Gaspar Rivera-Salgado, director of the Center for Mexican Studies at the University of California, Los Angeles and advisor to migrant organizations, including the Indigenous Front of Binational Organizations, commented that the community is preparing for Trump’s threats.

I was in Oxnard working with the migrant indigenous community, mostly Mixtecs from Oaxaca and Guerrero, where a forum was organized to inform the community what to do to resist the coming raids. Without a doubt, people are very concerned, but there is an incredible response. In that forum, that community organization had lawyers and training such as the massive distribution of the well-known red card, which has the rights of people without documents printed on it, including not opening their doors to the immigration authorities without a search warrant, etc. And also what to do in case they are deported to be preparedreported in an interview with The Day.

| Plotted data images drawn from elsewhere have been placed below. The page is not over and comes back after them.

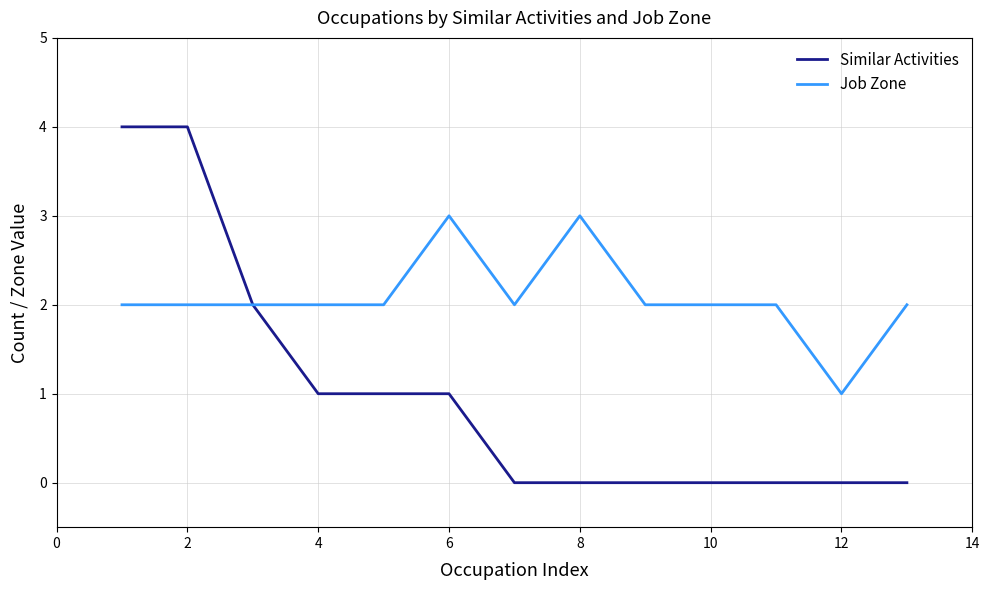

List the series in order of their overall mean, highest first.

Job Zone, Similar Activities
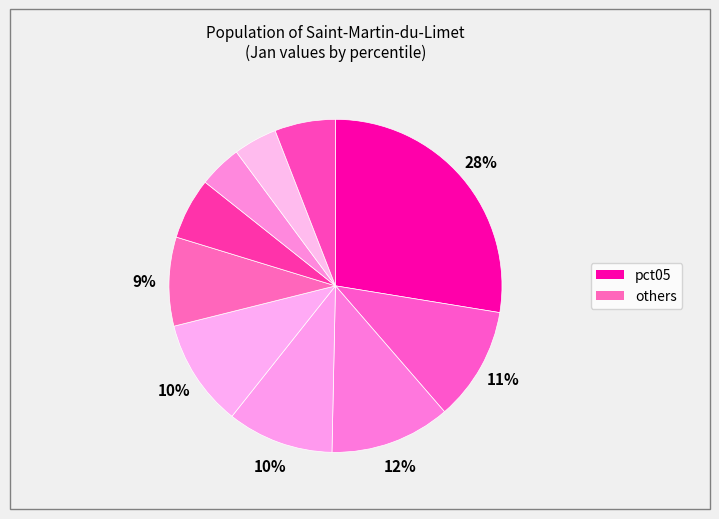

How many segments does this pie chart have?

10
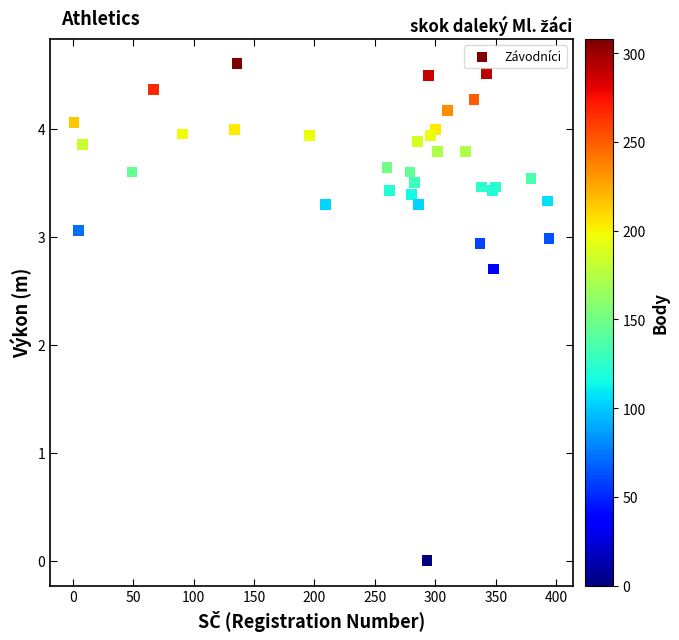

What Y value in the scatter plot is closest to 2?

2.7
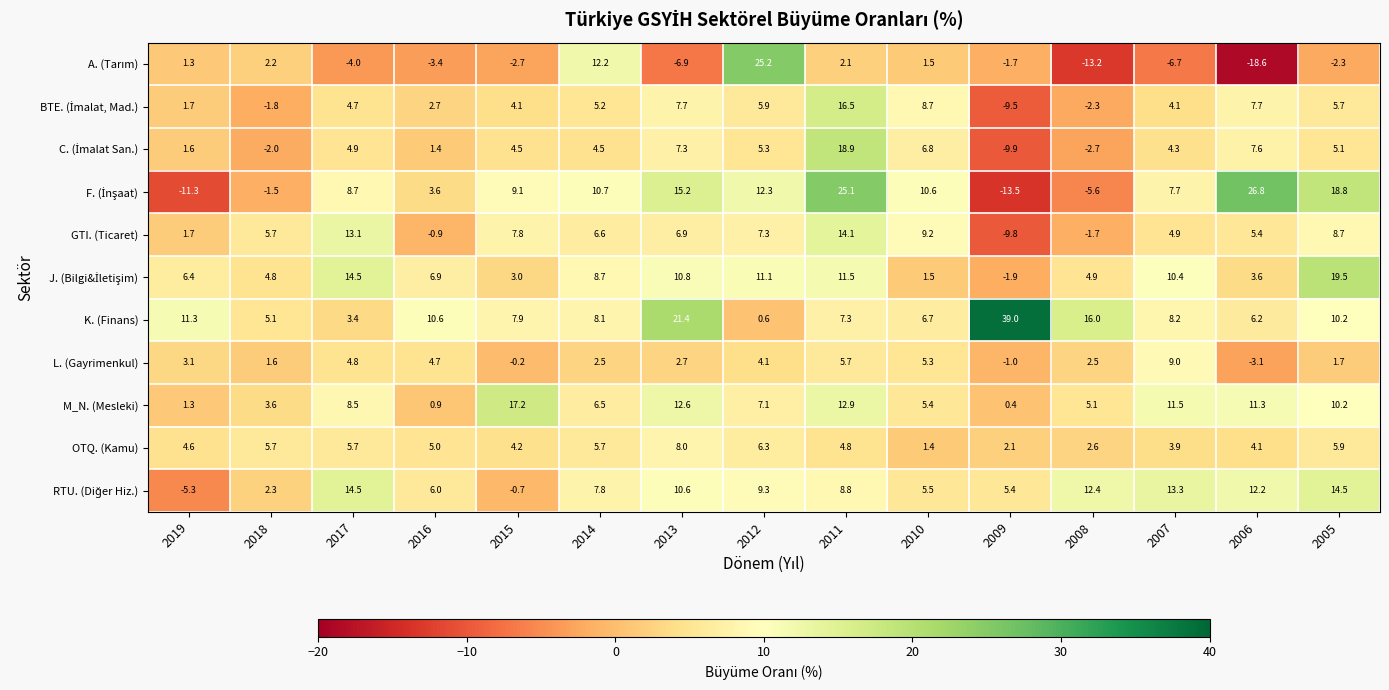

What is the maximum value for L. (Gayrimenkul)?

9.0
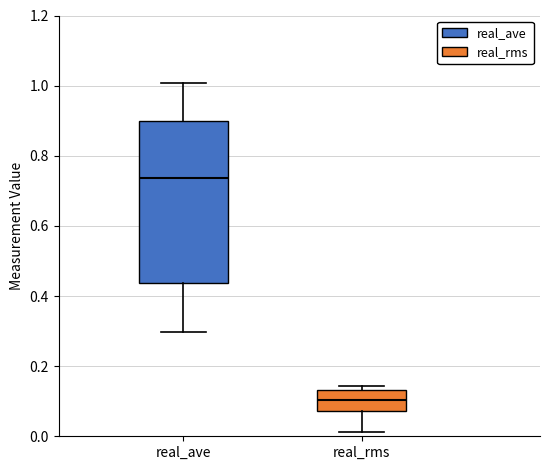

Where is the lower edge of the box for real_ave on the y-axis? The values are not printed on the chart, so give them approximately, as read against the axis.

0.44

“The feeling is that this is coming, Trump is going to take office on Monday and we have to be prepared… Immigration is very visible. Given this, a network of observation and measures to take care of oneself is being formed. “People are very attentive, very willing to inform themselves,” he added, emphasizing that the agents and officials of the Trump administration “are not going to find a passive, desperate victim, but rather a community that is informed and many are developing specific plans to protect themselves.” how to resist….” Also There is a lot of reflection on what happened: these are the consequences of the elections, and therefore, they are resuming their conviction of the need to change things, look towards the next elections and take it very seriously, there was a lot of talk about the abstentionism that so much It hurt the Democrats. All this impacts the entire Mexican community.

Now, moving forward, says Rivera Salgado, visibility, massive protest will be important, but above all how political resistance is remade in the face of the incoming government’s offensive.